I groped for and found solid stone. I sat. Hard. “You’re looking pretty flash right now yourself,” I choked out. “You’re naked.”

He did not even have the decency to look down at his exposed body. “I’m not naked. I’m in my skin.”

I untied my outer cloak and threw it at him, and he caught it and flung it around his shoulders with a grin, as if he enjoyed the fabric’s rippling flare.

“Who are you?” I demanded again, as my heart sank like a stone cast into the sea. The cursed creature had followed me over from the spirit world. This could not be a good thing.

He had a pout that would make your hair stand on end, a look that accused you of not doing exactly as you ought to know was right in regard to his comfort.

“Cat,” he said, with a sigh that shuddered through the length of him and contained the entirety of his disappointment in my stubborn blindness, “I am your brother.”

25

“I have no brother.”

The young man man drew a hand over his glossy hair exactly as a cat might preen. I thought he would lick his own hand, but he did not. “It’s true we weren’t birthed from the same womb, but the same male sired us. How am I not, then, your brother?”

“You are either mad or deluded.”

“It is so tiring to watch you being stubborn. And I admit, I feel a bit of a chill. Is it always this cold in the Deathlands? How does one cope?”

“By wearing clothes, for one thing. In your current state of undress, you’ll be hauled in by the local wardens.”

“How complicated this all is!” he said with a grin that, despite my shock, made my lips twitch. “How very exciting! Will I wear something like you have on? I thought maybe that was your skin, rather wrinkled and smelly, but you never know with creatures over here, do you?”

“I am wearing women’s clothing. You will wear men’s clothing.”

“Is there a difference?”

“Yes. Now be quiet and let me think. Come over here by the oak so we can stand out of sight of restless eyes.” He followed me obediently enough and trailed a hand along the bark. I rested both hands against the trunk, palms flat, and shut my eyes, but all I heard was a buzzing sound, as if thousands of bees were confined within. The sound made my flesh tingle and my mind fill with insane thoughts.

We came when you called. What had the eru had me do? Call for my kin at the stone pillar. I’d thought my call had somehow broken the mansa’s hold on the carriage, and maybe it had, but what if my voice had reached farther yet into the unknown expanse of the spirit world? What did I know of the chains that bind kin in the spirit world or how far they might reach?

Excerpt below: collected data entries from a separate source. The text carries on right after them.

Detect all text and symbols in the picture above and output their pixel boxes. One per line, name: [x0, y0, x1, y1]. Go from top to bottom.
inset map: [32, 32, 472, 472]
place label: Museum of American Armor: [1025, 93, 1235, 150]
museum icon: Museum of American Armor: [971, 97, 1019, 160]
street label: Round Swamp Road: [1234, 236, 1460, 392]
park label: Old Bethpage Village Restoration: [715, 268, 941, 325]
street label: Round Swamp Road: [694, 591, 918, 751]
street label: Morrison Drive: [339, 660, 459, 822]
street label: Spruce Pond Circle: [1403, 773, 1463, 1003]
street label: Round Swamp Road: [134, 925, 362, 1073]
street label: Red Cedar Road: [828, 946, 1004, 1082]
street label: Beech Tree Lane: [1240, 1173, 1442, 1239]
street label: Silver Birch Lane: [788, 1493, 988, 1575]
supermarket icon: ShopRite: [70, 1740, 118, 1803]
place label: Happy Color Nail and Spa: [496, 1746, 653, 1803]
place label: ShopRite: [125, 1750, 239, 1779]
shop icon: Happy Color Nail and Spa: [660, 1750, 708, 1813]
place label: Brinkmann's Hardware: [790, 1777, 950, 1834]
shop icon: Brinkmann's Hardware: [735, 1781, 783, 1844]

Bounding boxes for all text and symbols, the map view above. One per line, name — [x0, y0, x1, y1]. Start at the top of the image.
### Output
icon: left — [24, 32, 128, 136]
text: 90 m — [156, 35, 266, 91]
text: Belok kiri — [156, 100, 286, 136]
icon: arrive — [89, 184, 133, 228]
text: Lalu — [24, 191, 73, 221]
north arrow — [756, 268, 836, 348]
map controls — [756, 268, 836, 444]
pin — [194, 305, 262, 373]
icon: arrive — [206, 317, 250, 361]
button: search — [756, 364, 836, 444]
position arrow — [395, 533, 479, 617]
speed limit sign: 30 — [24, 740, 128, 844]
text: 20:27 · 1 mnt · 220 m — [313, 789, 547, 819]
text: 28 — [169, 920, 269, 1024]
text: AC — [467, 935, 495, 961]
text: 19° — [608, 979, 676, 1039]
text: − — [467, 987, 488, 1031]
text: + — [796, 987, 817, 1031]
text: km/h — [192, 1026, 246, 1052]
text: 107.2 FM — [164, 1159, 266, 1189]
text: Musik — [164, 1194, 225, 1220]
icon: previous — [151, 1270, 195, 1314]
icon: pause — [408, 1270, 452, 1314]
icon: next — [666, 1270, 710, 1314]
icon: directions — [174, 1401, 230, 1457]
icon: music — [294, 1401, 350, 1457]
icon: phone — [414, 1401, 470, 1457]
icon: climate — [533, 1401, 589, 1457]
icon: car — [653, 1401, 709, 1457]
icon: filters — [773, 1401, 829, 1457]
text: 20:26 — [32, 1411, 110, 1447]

His face resembled mine, although his eyes had more of a yellowish orange tinge while mine were commonly described as amber. His hair was so thick and silky, as black as if swallowed by night, that it alone would capture people’s notice, as mine often did. His skin was darker than mine, but that was not uncommon here in the north where the progenitors and grandparents of siblings and cousins could range from the palest of Celts to the darkest of Mande and might include forebears of Roman, Kena’ani, or other ancestry as well.

Yet looks are not everything. At this moment I felt rather massively annoyed by him in a way that reminded me of being annoyed at Bee. If I were a cat, I might have said he had the right scent, if by scent one embraces a larger concept having to do with smell, taste, heart, bond, well-being, and a sense of belonging.

I stepped back from the oak. “For the sake of argument, let’s say I believe that you believe you are my brother. What am I to call you?”

“ ‘Brother’?”

“Haven’t you a name?”

He pulled his long hair through his fingers as if surprised and delighted by a new toy. “I know who I am, but I can put no name to that. Others know me, but that relationship is not reducible to a word.” He dipped his head toward my ear and inhaled deeply, audibly, as if inhaling me and who I was. He winced and drew back. “Whew! You need cleaning.”

“Why did you call me Cat? You cannot have known that is the pet name I’ve been called by my”—family—“by others.”

“But you are Cat.” He clearly seemed to expect I would treat him in the manner of a long-lost relative, when in fact he was just another chance-met stranger on the road. “You don’t believe me,” he added. “Why else would we come to aid you, and be able to find you, if you did not call for us?”

“We?”

“My mother and aunt and sister and cousins and niece.”